By the time the 1950s came along, George Abbott had already had a career as a major Broadway producer, director, and writer. Abbott had been involved in numerous hits and innovative shows, including in the 1940s Pal Joey, On the Town, and High Button Shoes. It seemed as if he could do no wrong, or at least, very little, wrong.
The New Decade
Abbott kicked off the decade of the 1950s by directing Ethel Merman in Call Me Madam. With choreography by Jerome Robbins, music and lyrics by Irving Berlin, and a book by Howard Lindsay and Russel Crouse, the musical opened at the Imperial Theatre in NYC on October 12, 1950. It ran for 644 performances after garnering strong positive reviews.
One of his biggest hits of the decade, The Pajama Game, opened on Broadway on May 13, 1954. It ran for 1,063 performances. It was a typical Abbott production. He directed it, but he also got partial credit as book writer. Richard Bissell, who wrote the novel 7 ½ Cents, on which the musical was based, also received credit for the book. The lyrics and music were by Richard Adler and Jerry Ross, although others contributed to both.
There was an amalgamation of talent associated with The Pajama, including two choreographers, Jerome Robbins and Bob Fosse. John Raitt, Janis Paige, and Carol Haney starred. This is the production in which Haney broke an ankle during the run and a relative newcomer named Shirley McClain replaced her and found herself on the way to stardom.
But in the 1950s, it was the 1955 hit musical Damn Yankees, with book by Abbott and Douglas Wallop, music by Richard Adler, and lyrics by Jerry Ross, that stood as Abbott’s biggest achievement. Abbott directed, Fosse choreographed, and Hal Prince produced. It was nominated for nine Tonys and won seven. Damn Yankees ran for 1,019 performances and became a mega-hit movie.
Late 1950s- 1960s
As the 1960s drew near, the hits would come harder for Abbott. He was certainly still a vital and important power in the theatre. In the late 50s, he was associated with New Girl in Town (1957), Once Upon a Mattress (1959), and Fiorello! (1959). He directed all three and was involved in writing the book for all but Once Upon a Mattress.
By the time his last major hit appeared in a Broadway theatre, which was the original production of A Funny Thing Happened on the Way to the Forum (1962), Abbott, who directed, was 75 years old. Hal Prince produced the show, which had music and lyrics by Stephen Sondheim and a book by Burt Shevelove and Larry Gelbart.
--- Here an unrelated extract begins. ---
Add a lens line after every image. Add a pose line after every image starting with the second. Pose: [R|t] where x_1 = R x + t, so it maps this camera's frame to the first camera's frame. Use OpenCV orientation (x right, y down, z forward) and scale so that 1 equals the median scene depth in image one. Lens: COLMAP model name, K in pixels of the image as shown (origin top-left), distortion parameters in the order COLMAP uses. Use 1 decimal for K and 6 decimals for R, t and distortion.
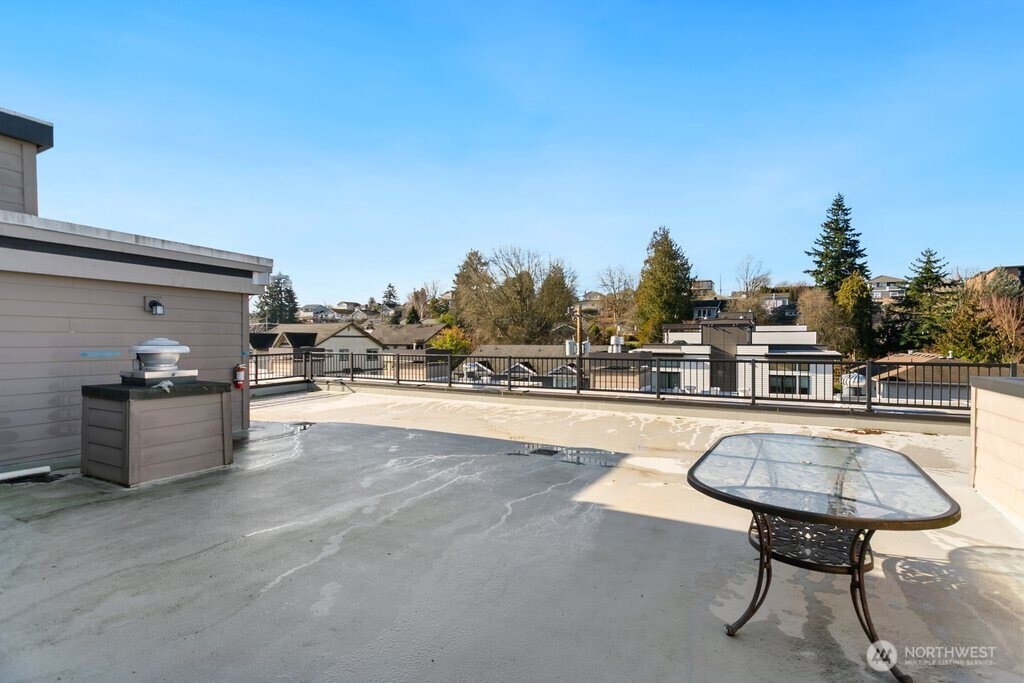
lens RADIAL K [[482.2, 0, 511.2], [0, 482.2, 346.3], [0, 0, 1]] dist [-0.005503, 0.001796]
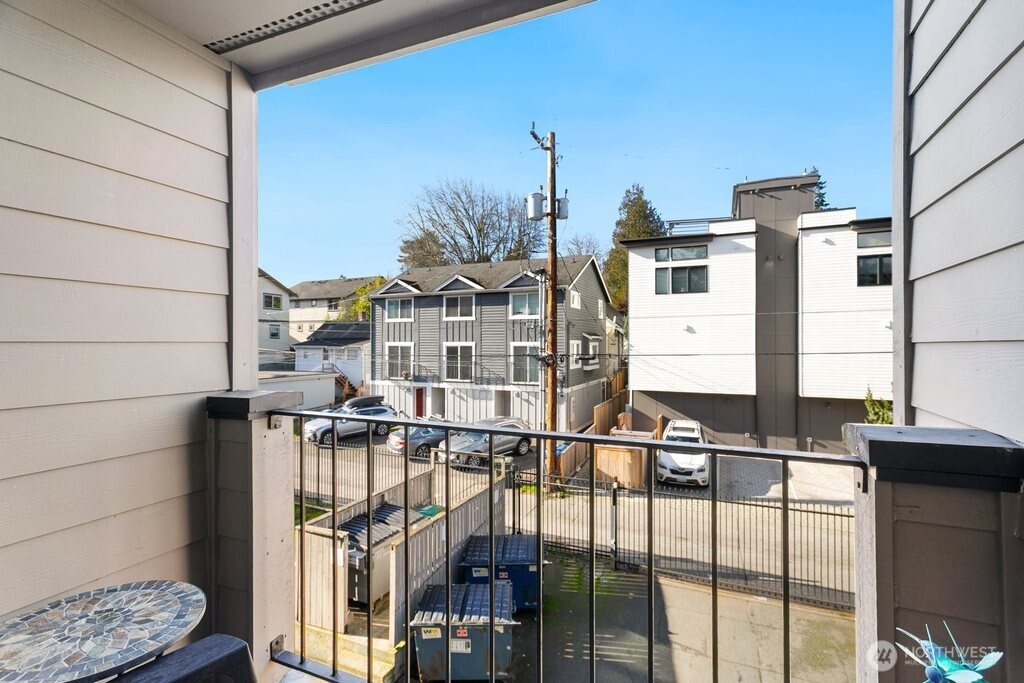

The musical, which ran for close to 1,000 performances, won numerous Tonys, including garnering Abbott one for best director. This was not George Abbott’s swan song. But it was the last time he would enjoy such success.
From the mid-1960s to the mid-1990s, 10 more Broadway projects would follow. His last production involved Abbott working on revisions on the book for Damn Yankees for the 1994 revival. He died the next year at the age of 107. For George Abbott, the Broadway stage had given him a truly amazing career, and for eight decades he had given life to hit after hit and had entertained millions of Broadway theatergoers. It is a career in the American theatre that is unprecedented.